**Exercise brief**
Every line of the entries below that carries the string "threshold" should be copied.

**Recorded information**
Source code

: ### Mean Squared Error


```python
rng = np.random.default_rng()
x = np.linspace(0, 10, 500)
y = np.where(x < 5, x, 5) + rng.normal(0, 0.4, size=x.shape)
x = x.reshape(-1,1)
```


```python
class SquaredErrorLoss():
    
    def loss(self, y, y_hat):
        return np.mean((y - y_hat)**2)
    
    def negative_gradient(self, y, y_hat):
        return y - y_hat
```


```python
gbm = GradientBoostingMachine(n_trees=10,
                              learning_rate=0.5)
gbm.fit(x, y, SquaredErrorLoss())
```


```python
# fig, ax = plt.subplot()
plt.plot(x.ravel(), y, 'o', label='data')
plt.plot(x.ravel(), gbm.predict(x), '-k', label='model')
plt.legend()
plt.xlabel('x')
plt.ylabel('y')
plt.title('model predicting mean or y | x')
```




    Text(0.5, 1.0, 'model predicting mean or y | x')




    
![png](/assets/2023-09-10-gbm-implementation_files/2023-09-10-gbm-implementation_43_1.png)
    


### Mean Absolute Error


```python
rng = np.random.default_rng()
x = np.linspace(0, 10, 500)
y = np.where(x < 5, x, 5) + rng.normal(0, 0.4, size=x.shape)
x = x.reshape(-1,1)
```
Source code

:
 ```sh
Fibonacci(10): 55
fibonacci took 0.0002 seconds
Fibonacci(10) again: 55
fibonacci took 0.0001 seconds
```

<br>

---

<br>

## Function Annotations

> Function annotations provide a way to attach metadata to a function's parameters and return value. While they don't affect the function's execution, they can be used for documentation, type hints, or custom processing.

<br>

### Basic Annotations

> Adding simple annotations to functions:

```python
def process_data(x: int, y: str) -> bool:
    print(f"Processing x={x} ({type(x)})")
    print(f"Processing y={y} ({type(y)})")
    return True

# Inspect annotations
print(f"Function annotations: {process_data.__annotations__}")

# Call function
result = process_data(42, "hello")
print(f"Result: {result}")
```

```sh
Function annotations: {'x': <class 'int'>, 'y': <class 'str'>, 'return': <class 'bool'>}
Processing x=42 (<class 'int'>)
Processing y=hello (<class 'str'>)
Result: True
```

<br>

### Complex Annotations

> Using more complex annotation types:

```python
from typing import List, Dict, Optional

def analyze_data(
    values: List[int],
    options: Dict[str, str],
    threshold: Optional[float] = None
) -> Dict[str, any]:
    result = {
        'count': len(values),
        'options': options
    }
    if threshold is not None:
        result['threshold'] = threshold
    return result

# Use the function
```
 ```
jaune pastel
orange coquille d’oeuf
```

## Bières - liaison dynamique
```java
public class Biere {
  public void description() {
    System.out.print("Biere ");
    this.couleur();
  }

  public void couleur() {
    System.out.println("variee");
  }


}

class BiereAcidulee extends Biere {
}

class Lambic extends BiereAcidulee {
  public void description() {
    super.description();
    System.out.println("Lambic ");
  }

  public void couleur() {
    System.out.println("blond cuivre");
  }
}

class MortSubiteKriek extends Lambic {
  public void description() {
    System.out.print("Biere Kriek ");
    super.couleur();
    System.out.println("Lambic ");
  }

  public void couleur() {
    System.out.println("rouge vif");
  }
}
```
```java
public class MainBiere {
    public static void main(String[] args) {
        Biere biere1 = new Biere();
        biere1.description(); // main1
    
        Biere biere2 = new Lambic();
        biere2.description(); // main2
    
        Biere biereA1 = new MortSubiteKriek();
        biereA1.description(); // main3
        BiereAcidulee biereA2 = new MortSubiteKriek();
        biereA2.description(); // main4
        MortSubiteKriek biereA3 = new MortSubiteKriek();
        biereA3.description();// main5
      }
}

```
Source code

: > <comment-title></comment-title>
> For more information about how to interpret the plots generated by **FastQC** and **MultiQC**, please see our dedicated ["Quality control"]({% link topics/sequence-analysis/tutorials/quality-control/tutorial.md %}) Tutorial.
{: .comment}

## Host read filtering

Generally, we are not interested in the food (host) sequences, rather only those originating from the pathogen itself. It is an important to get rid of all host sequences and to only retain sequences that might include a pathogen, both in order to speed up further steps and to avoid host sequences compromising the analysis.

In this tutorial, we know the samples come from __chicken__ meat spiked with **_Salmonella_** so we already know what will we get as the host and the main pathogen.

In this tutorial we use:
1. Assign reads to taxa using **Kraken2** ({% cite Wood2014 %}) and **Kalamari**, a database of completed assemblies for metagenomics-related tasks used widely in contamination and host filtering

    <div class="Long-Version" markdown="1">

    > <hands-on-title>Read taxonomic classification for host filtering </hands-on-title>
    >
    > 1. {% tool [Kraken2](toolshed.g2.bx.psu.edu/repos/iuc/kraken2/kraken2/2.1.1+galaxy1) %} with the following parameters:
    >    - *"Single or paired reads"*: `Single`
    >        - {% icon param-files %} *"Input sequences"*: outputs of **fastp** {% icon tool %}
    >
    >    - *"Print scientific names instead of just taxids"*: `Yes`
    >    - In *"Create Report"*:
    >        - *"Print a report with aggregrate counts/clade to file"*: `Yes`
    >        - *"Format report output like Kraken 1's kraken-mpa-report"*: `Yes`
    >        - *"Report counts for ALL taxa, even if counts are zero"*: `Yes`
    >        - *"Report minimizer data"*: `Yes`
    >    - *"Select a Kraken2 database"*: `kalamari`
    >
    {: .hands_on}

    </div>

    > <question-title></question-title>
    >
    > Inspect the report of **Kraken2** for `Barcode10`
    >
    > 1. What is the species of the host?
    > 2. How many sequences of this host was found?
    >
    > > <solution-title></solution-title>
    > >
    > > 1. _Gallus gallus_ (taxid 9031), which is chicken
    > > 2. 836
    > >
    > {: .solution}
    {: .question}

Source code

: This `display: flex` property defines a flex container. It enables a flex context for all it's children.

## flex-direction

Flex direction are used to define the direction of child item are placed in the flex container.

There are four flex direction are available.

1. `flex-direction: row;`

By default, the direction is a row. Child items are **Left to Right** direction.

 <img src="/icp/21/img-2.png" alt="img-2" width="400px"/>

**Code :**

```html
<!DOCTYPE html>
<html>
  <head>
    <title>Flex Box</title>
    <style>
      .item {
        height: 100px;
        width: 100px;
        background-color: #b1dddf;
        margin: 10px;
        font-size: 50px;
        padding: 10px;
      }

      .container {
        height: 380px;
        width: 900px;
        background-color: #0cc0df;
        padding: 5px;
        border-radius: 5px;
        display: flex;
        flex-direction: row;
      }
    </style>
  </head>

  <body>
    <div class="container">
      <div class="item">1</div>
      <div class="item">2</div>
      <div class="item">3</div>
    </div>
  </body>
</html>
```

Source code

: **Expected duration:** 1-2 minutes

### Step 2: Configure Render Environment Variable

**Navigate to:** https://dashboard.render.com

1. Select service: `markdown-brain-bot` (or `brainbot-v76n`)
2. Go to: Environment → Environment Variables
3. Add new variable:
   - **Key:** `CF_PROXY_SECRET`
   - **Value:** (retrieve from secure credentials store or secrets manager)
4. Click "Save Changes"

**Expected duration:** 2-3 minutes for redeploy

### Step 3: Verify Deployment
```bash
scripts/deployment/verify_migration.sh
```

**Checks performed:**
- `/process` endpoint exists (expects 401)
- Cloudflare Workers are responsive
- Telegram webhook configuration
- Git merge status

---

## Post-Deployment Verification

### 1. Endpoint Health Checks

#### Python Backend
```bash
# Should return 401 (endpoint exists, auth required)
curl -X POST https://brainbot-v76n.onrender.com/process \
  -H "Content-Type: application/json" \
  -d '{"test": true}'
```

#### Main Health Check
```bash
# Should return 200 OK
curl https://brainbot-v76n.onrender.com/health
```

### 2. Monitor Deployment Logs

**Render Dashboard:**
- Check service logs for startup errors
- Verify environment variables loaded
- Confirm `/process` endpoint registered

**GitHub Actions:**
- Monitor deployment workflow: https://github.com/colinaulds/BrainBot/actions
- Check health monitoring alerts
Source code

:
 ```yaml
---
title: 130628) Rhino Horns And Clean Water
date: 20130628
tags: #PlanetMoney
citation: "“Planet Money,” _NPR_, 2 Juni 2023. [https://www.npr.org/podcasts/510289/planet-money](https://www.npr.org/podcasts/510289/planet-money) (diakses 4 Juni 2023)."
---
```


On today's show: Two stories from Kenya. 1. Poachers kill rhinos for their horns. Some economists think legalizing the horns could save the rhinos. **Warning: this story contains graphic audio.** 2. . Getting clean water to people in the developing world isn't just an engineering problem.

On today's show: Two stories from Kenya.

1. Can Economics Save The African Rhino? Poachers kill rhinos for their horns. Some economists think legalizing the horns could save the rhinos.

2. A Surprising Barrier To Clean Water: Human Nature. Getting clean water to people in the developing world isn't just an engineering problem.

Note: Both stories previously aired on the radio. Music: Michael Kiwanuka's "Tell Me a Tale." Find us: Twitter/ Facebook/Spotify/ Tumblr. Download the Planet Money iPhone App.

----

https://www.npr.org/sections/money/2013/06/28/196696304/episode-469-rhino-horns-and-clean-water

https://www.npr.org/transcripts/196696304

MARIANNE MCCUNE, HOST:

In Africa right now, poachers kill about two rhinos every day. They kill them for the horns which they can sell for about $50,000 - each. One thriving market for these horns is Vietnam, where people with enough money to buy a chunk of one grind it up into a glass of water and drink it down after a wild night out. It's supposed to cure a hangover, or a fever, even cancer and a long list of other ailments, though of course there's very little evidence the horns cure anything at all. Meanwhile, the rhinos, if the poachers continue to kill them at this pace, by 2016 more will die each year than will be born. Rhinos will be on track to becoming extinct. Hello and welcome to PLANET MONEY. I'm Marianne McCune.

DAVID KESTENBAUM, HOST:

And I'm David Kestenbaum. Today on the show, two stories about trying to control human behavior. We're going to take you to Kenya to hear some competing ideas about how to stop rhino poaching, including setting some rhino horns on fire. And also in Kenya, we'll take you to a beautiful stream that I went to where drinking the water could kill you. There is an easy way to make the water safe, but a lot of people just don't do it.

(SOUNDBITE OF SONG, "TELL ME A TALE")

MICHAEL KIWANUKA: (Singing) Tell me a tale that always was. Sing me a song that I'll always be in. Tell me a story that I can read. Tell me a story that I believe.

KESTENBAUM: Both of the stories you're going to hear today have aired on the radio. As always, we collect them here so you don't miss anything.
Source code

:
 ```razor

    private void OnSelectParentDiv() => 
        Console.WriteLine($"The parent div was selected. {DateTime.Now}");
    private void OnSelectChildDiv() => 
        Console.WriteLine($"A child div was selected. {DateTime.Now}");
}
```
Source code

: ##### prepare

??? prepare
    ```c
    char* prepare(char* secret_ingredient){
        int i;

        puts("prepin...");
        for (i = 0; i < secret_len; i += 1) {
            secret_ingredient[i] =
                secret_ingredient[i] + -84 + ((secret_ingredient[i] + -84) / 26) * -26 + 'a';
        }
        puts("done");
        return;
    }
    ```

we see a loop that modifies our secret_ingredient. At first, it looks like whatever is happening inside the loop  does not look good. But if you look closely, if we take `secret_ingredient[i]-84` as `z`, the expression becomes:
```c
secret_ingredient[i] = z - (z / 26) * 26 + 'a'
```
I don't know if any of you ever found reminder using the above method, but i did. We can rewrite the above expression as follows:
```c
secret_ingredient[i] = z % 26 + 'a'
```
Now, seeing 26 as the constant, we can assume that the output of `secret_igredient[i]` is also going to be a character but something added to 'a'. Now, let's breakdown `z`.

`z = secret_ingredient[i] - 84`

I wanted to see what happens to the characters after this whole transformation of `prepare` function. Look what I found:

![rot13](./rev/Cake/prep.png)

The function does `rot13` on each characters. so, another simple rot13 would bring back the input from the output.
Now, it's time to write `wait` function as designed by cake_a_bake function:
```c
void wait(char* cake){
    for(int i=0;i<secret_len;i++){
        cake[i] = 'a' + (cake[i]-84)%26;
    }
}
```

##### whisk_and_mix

**Task result**
    threshold: Optional[float] = None
    if threshold is not None:
        result['threshold'] = threshold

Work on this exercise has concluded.